Hey, I'm new to the forum and I kinda feel new to horse owning. Although I've had my old quarter horse for 13 years, I haven't seen him in 3 years and haven't had him on my own property in 5 years. 

Here is my story... I started working at a local horse back riding stable when I was 15 or 16 as a trail guide. That is where I bought my horse Sonny. When I went to college (MSU - go spartans!) I moved him up there and worked cleaning stalls to pay for his board. I eventually graduated and married a cowboy. We had 30 acres, 3 horses, and some cattle, etc. 3 short years later, we divorced.
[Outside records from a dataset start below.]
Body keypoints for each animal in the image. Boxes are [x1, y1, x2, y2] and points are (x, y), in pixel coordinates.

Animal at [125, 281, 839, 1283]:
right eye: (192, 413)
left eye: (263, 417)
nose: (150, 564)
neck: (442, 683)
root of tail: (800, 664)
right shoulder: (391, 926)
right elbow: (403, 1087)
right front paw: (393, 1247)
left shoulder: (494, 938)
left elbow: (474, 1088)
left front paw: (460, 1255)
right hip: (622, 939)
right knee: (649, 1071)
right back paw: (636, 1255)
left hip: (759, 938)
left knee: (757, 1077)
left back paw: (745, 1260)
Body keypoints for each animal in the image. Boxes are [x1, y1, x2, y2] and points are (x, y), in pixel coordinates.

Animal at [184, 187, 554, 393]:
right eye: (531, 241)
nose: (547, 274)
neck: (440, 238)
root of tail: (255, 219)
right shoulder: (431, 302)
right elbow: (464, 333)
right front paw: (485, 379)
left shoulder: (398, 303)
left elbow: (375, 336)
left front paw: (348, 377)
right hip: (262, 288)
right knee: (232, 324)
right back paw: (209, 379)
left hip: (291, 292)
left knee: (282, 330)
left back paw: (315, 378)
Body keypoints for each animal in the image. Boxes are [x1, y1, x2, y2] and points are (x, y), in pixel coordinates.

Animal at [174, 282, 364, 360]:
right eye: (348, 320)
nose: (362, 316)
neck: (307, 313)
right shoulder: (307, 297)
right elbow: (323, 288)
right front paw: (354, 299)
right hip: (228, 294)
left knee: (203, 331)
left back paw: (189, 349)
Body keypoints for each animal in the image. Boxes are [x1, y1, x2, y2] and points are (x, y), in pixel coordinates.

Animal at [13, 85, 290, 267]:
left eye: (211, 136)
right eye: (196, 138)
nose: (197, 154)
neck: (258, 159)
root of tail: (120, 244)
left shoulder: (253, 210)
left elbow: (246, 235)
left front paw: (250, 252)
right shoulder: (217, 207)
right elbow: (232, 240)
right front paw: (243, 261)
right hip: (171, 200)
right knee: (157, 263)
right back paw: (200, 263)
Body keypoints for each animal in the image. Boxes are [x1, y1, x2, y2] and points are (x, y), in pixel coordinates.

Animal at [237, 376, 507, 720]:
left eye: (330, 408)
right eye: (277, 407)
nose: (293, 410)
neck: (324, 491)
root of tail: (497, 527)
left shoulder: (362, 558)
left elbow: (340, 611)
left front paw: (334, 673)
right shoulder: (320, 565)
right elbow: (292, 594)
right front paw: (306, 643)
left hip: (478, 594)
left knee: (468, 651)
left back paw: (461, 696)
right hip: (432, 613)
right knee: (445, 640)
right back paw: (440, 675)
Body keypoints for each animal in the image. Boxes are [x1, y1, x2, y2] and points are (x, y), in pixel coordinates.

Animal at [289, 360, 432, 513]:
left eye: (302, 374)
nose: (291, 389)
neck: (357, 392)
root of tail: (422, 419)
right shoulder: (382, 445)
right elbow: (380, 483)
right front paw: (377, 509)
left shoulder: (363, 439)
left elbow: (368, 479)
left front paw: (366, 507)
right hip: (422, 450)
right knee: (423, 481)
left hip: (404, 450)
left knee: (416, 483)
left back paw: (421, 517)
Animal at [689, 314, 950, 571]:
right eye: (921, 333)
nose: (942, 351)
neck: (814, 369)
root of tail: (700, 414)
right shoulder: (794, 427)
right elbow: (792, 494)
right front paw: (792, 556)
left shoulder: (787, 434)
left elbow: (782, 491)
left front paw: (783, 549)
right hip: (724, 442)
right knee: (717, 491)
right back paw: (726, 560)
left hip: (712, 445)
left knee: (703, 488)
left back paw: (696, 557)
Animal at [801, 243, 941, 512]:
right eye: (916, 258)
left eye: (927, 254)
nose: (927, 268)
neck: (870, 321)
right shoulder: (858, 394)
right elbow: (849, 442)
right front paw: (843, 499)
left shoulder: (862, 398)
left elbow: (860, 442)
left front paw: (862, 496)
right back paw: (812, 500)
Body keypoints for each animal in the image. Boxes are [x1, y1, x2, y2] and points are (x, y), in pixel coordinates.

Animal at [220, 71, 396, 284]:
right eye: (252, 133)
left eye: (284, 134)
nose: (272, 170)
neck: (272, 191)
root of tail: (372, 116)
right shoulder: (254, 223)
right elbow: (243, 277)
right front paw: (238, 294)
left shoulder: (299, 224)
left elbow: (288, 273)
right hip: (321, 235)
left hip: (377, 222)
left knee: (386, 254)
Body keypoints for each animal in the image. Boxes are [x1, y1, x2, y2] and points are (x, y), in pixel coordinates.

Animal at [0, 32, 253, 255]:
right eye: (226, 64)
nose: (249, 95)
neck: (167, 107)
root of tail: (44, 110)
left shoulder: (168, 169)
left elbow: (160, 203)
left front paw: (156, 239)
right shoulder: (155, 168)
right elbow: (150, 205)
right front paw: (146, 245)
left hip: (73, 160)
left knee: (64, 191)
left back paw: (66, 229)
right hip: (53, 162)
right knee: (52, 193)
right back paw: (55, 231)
I boarded Sonny for a while, met my new husband, and we bought 4 acres and a farm house to bring Sonny home. Then I became pregnant right away and couldn't find the time to get out and ride with pregnancy and infant and the new place had ALOT of work to be done before a horse could be there. Money eventually got tight and I arranged a lease option with a friend of mine that lives about 1 1/2 hrs away. He took Sonny in as his own and fed him, kept up on vet work and ferrier work, in exchange for exclusive riding rights. After 2 years, he asked my intentions, as his daughter was getting attached to Sonny. I committed to GIVING him my pride and joy. Now, 3 years later, my friends is suddenly moving to Florida and asked if I would like Sonny to be placed in another friends home... So, we are in a mad rush trying to get the property ready for a horse so he can come home. Some challenges are trying to get work done with a 3 yr old daughter and a 1 yr old daughter that also strive for our attention.

In the meantime, I'm very much out of the loop on everything. I found some suitable hay at a suitable price. I have a temporary fencing option and have posted for your opinions for permenant fencing and shelter options. We bought a Ford tractor and have cleared the back 2 acres, preparing for pasture, but we have so much to do and not so much as a barn!

Sorry this is such a long intro! It's nice to meet you all.


----------



## jazzyrider (Sep 16, 2007)

hi, welcome to the forum 

im sure youll find all the help you need here. anything you need to know, just ask  theres a dozen people at any time just about ready to answer your questions


----------



## PoptartShop (Jul 25, 2010)

Welcome to the Horse Forum.  This forum's very informative & helpful. Have fun posting!


----------



## buckaroo2010 (Nov 7, 2007)

Welcome


----------



## 3neighs (Jul 15, 2008)

Welcome! You've come to the right place! You'll get lots of answers here. How exciting to be bringing your boy home!


----------



## Michigan Horse Mom (Jul 29, 2008)

Thanks for all of the welcomes
3neighs - what part of michigan are you from?


----------



## Kirsti Arndt (Jun 23, 2008)

welcome busy lady!!! from your neighbor in Illinois
how about this humidity eh? wonderful your horse is coming home


----------



## 3neighs (Jul 15, 2008)

> 3neighs - what part of michigan are you from?


The very southernmost part of the state. A hop, skip and a jump into OH and IN.


----------